— What is being asked —
Since the listing below shows pictures, leave them out and write out exactly the lines from the line with "of tumor cells" to the line with "marker reveals moderate", both included, and no others.

— Data for analysis —
---+---

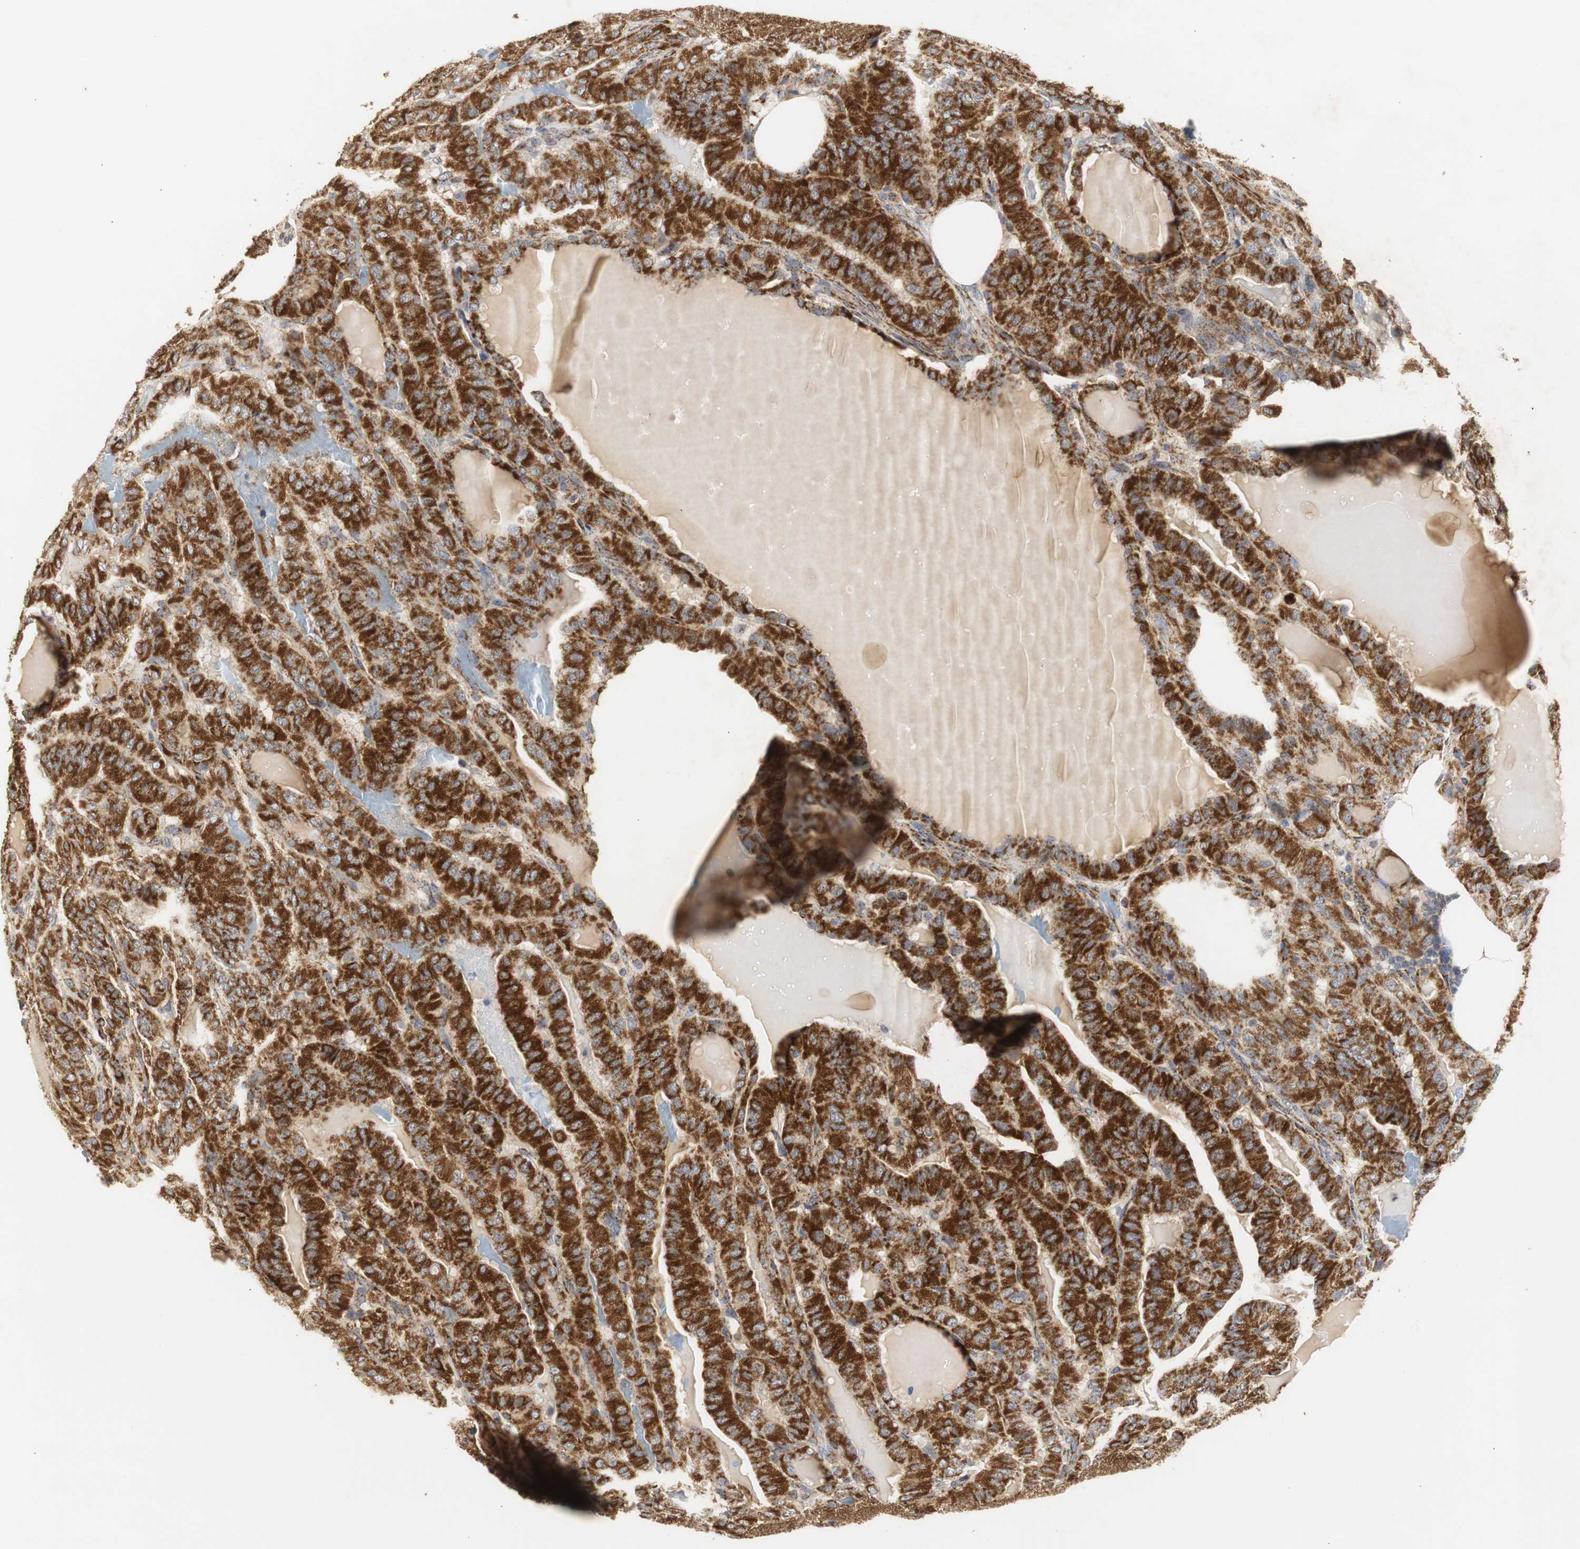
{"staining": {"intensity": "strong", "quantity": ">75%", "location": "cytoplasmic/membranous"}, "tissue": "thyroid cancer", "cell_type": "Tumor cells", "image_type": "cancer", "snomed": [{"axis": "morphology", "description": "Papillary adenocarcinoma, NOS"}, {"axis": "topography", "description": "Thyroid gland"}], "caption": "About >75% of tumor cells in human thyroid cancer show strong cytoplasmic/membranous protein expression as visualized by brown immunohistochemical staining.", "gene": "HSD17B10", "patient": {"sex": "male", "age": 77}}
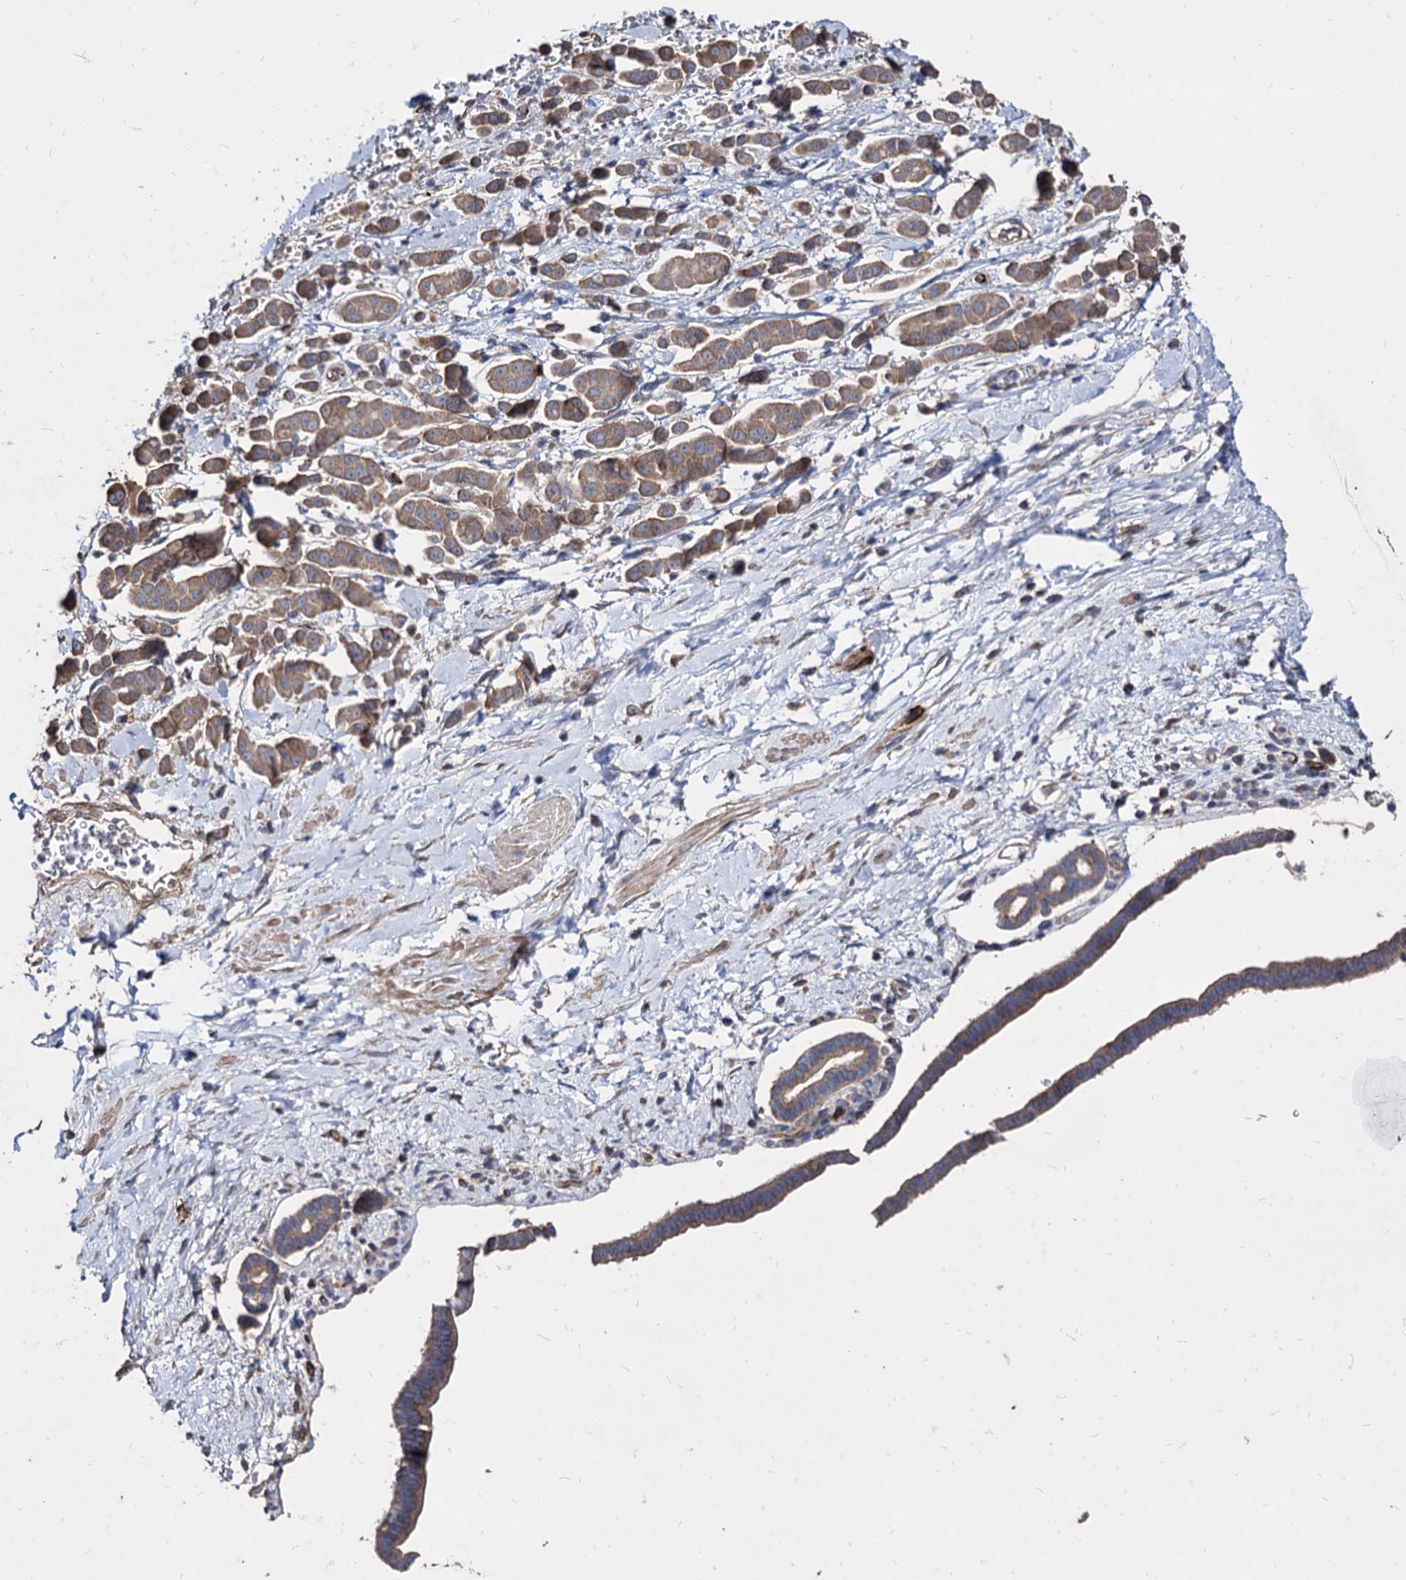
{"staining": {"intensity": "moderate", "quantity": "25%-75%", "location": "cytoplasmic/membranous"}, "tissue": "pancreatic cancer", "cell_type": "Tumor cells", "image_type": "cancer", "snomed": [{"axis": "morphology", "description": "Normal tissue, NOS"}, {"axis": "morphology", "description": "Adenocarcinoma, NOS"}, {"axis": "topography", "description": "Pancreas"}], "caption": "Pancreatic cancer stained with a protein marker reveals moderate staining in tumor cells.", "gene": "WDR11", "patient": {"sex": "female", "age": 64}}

---+---

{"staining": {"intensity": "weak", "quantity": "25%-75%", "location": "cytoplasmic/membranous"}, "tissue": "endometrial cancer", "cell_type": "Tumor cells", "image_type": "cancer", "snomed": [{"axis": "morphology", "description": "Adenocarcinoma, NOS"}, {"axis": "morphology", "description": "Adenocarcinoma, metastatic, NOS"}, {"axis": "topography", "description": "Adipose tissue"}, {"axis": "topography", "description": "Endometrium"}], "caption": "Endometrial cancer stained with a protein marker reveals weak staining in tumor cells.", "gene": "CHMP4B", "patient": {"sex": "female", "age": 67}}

---+---

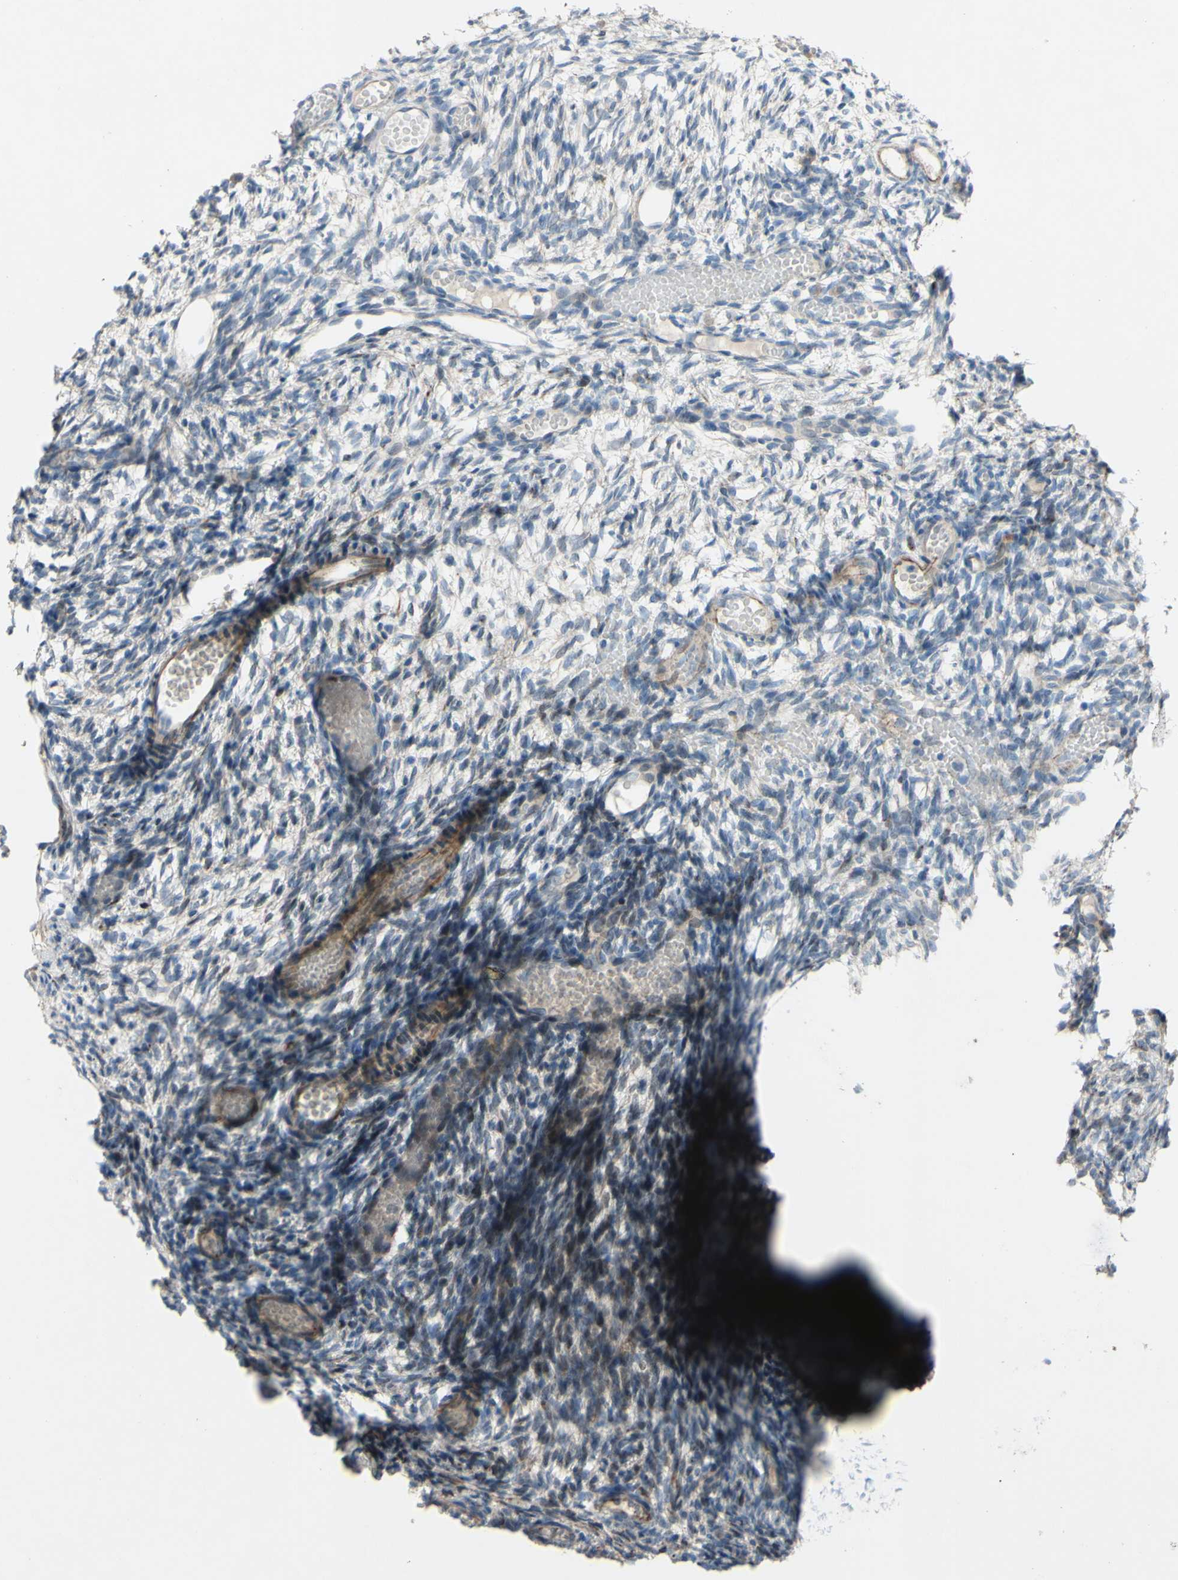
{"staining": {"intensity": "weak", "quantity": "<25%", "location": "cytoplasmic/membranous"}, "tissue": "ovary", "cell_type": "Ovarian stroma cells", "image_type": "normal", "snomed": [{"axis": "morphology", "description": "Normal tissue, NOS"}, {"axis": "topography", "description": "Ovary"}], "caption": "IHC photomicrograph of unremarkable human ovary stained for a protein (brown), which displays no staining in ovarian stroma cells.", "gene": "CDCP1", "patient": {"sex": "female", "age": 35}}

---+---

— Answer to the problem —
{"staining": {"intensity": "strong", "quantity": ">75%", "location": "cytoplasmic/membranous"}, "tissue": "thyroid cancer", "cell_type": "Tumor cells", "image_type": "cancer", "snomed": [{"axis": "morphology", "description": "Papillary adenocarcinoma, NOS"}, {"axis": "topography", "description": "Thyroid gland"}], "caption": "About >75% of tumor cells in human thyroid cancer show strong cytoplasmic/membranous protein expression as visualized by brown immunohistochemical staining.", "gene": "HSD17B10", "patient": {"sex": "male", "age": 77}}
{"staining": {"intensity": "moderate", "quantity": "25%-75%", "location": "cytoplasmic/membranous"}, "tissue": "pancreatic cancer", "cell_type": "Tumor cells", "image_type": "cancer", "snomed": [{"axis": "morphology", "description": "Normal tissue, NOS"}, {"axis": "morphology", "description": "Adenocarcinoma, NOS"}, {"axis": "topography", "description": "Pancreas"}], "caption": "Pancreatic cancer stained with a protein marker reveals moderate staining in tumor cells.", "gene": "WDR11", "patient": {"sex": "female", "age": 64}}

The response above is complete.